According to CEVA, “The agreement represents the first time that a shipper with an annual volume of 60,000 TEU’s has entrusted a single logistics provider with exclusive management of its ocean freight.”
Inna Kuznetsova, chief commercial officer for CEVA, told World Trade 100 Heinz approached the selection as a well-thought-out strategic move. “We really admire Heinz’s vision in appreciating the fact that supply chain management is the driver of a company’s agility,” said Kuznetsova.
Heinz had used 20 or more ocean carriers to move their global ocean freight under contract, said Kuznetsova. The contract with CEVA allows Heinz considerable complexity reduction, enhanced supply chain visibility and reduced supply chain cost, she added.
CEVA was engaged for its ability to manage end-to-end supply chains, said Kuznetsova. “In the beginning, we found we shared a passion for excellent customer experience, discipline in execution and also for innovation in supply chain management.” Speaking of the collaborative, strategic approach Heinz took, Kuznetsova said, “We both see supply chain as a driver of the company’s agility in a challenging business environment with the possibility to take cost and waste out of the system – so continuous optimization of the supply chain.
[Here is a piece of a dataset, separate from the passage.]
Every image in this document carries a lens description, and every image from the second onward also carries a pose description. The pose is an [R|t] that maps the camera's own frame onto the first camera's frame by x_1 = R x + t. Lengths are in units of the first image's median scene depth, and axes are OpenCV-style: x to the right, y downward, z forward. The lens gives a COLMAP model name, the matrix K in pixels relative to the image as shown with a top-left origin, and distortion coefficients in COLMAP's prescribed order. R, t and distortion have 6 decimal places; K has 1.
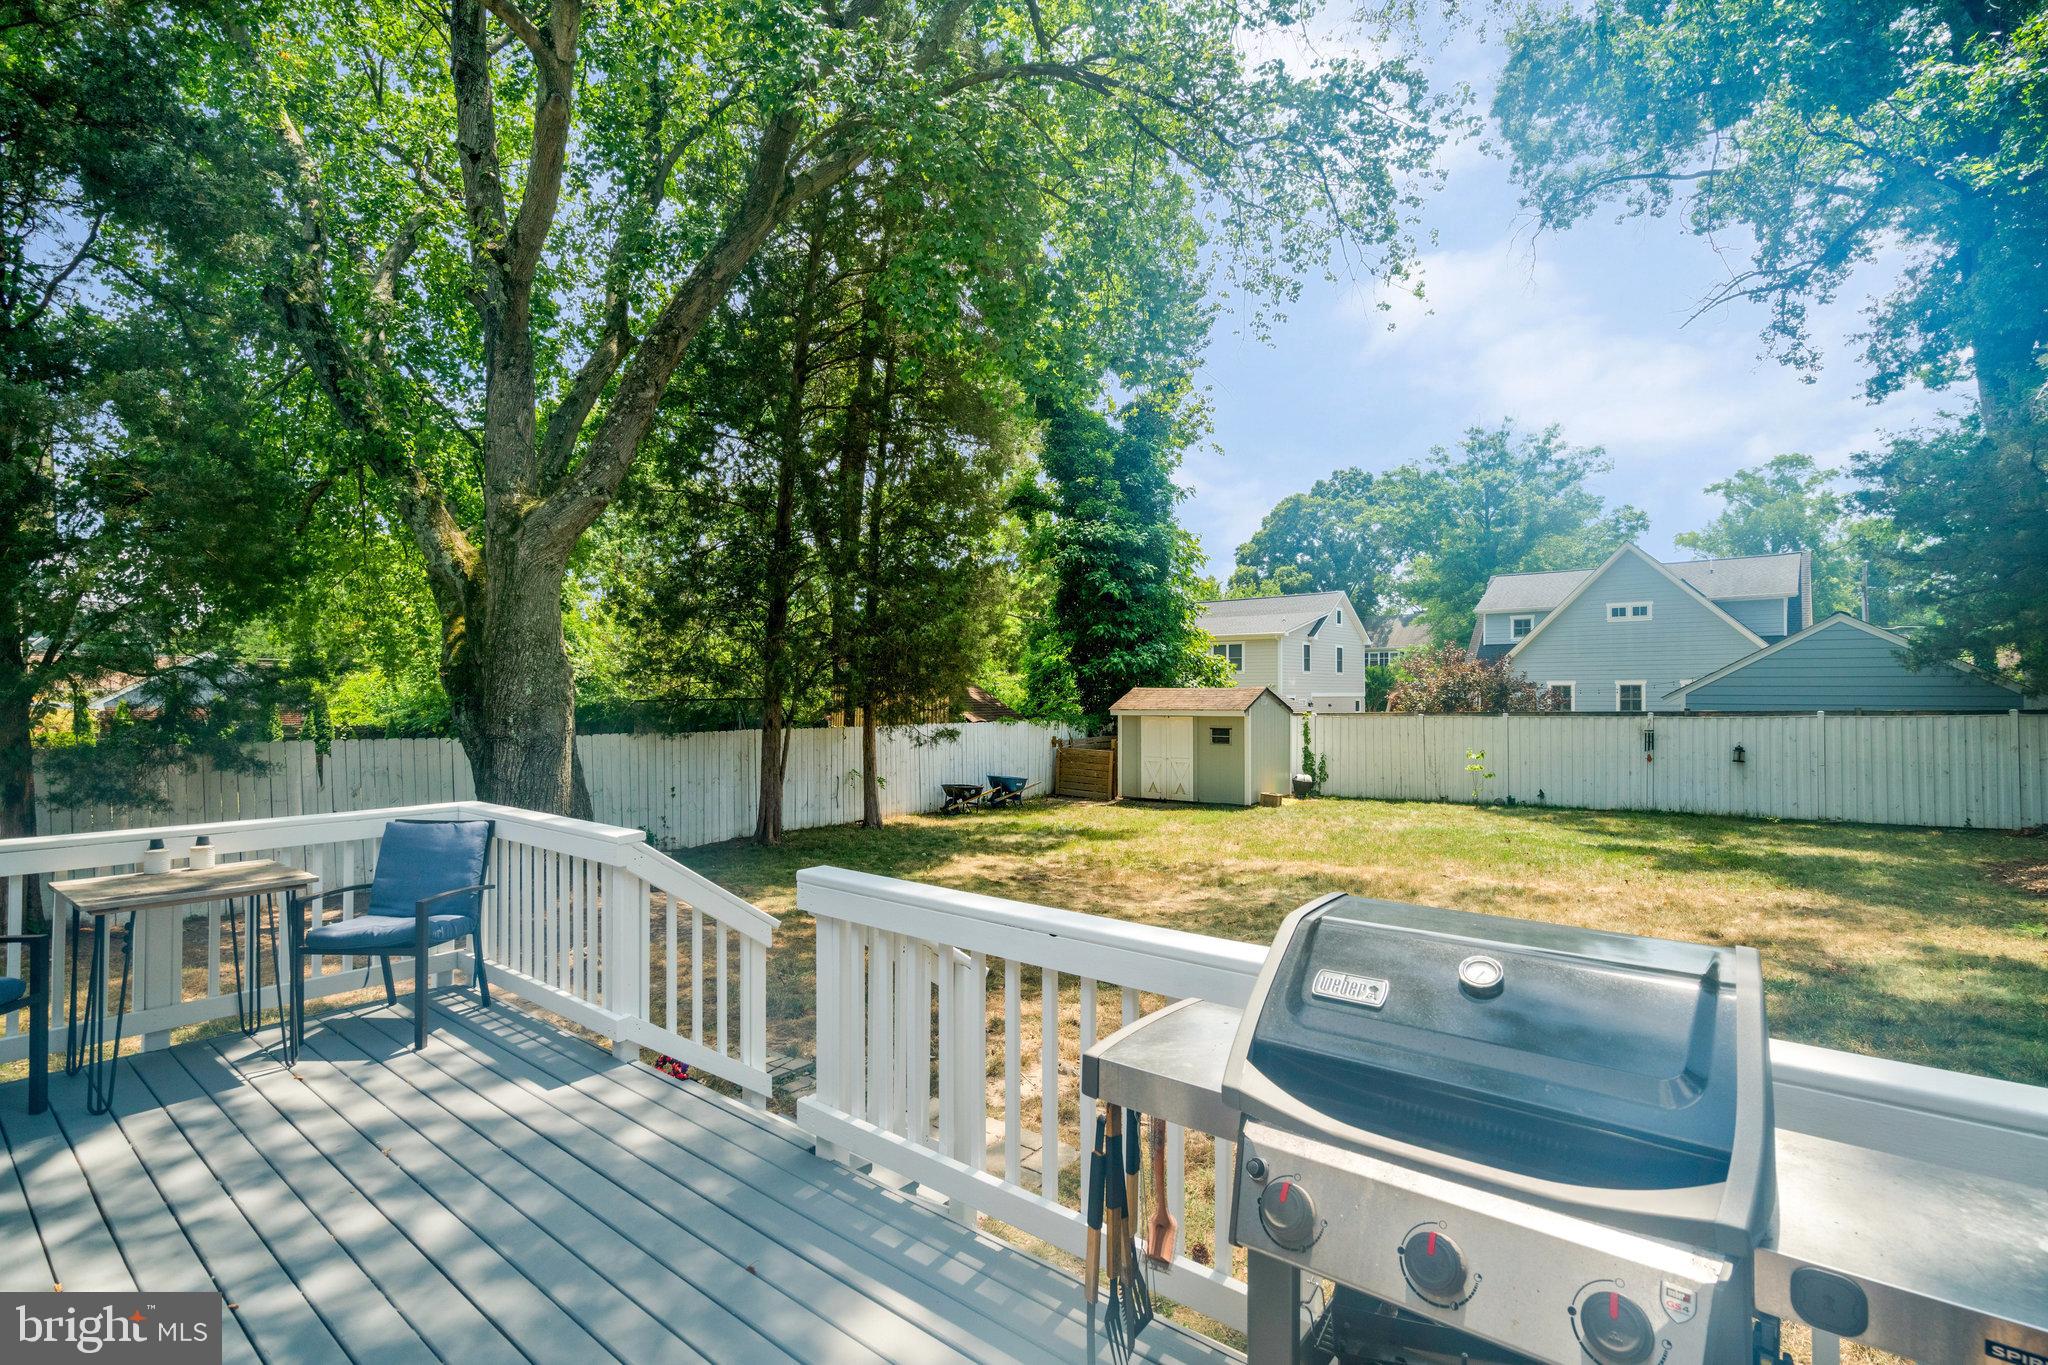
lens RADIAL K [[940.4, 0, 1009.3], [0, 940.4, 681.1], [0, 0, 1]] dist [-0.002519, 0.000031]
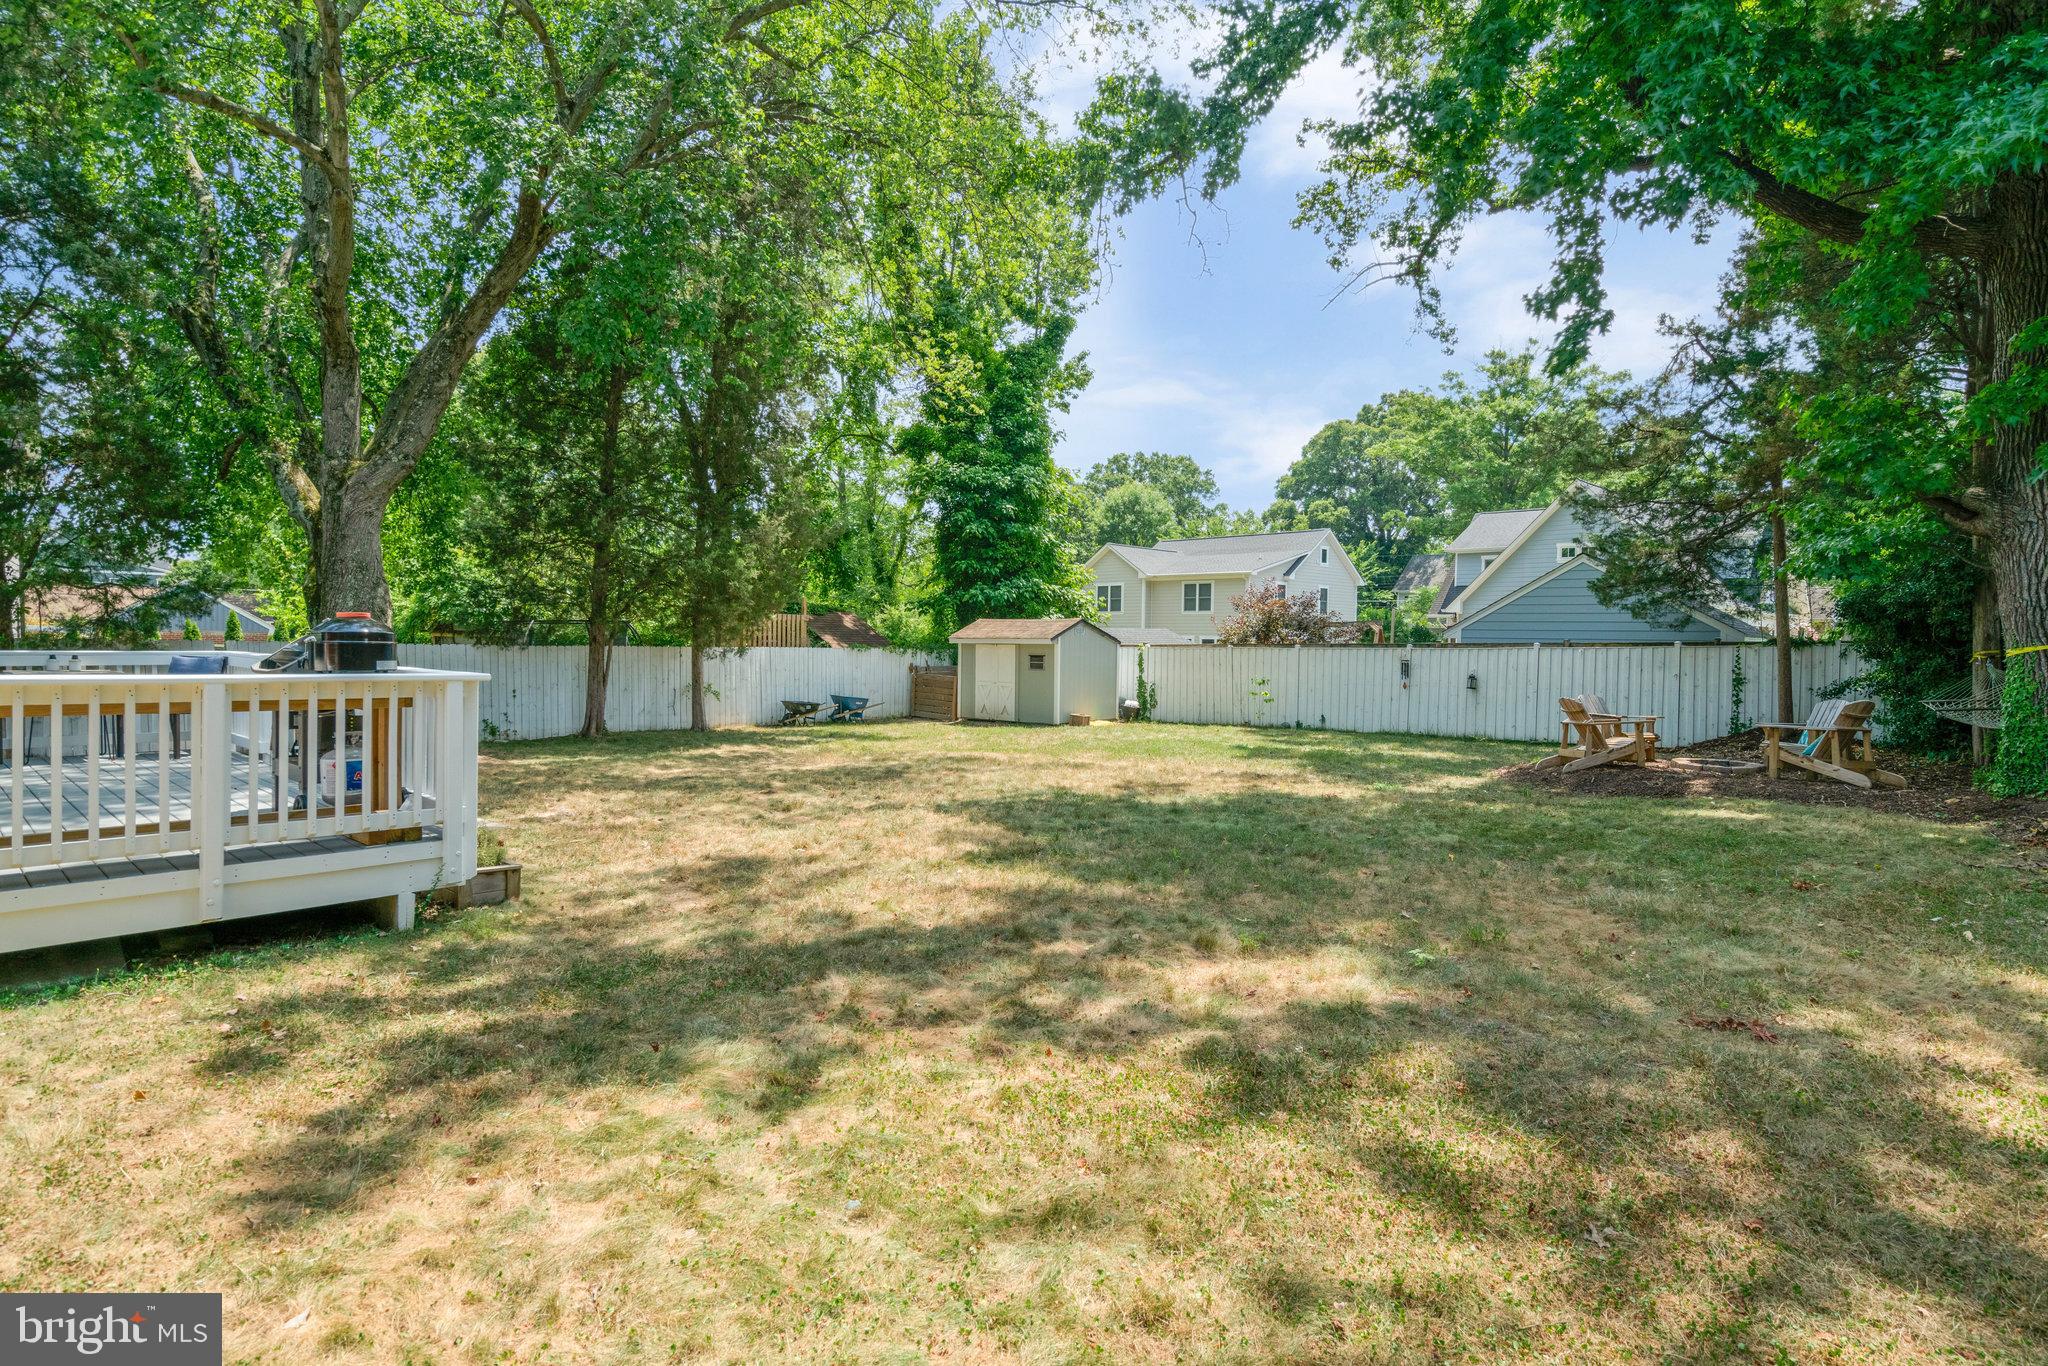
lens RADIAL K [[1056.3, 0, 1009.9], [0, 1056.3, 670.0], [0, 0, 1]] dist [0.002068, -0.000471]
pose [[0.997617, 0.014322, -0.067499, 0.274143], [-0.011482, 0.999040, 0.042265, 0.015305], [0.068039, -0.041389, 0.996824, -0.240036]]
This is what inspired the relationship.”
The deal is not only for all of the Heinz ocean shipping – every bean that goes into those cans, said Kuznetsova. It will also include customs brokerage, and CEVA’s solution for end-to-end supply chain management. This will give Heinz full visibility and control over their shipments. And, she continued, CEVA committed not only to collecting data but analyzing it on a regular basis and coming to Heinz as a partner and recommending further optimization and improvements to their ocean trade system.
“This is what made the deal attractive,’ she added, “because Heinz sees it not only as a consolidation opportunity and a reduction in cost through bigger volumes, they see it as an opportunity to partner with a company who can help design innovation and constantly tune up the system and recommend optimization.”
This is not only a new contract for CEVA, it is largely a new relationship. The two companies took time to get acquainted and understand each others’ strategies, capabilities and needs and conduct test shipments.
Heinz approached this selection in a very thoughtful way, said Kuznetsova. They looked for excellence in execution and appreciated CEVA’s focus on lean and zero defects and an end-to-end solution. They approached it as a strategic selection rather than a cost reduction, she continued. “This is really a strategic partnership on both sides rather than a transactional relationship,” she concluded.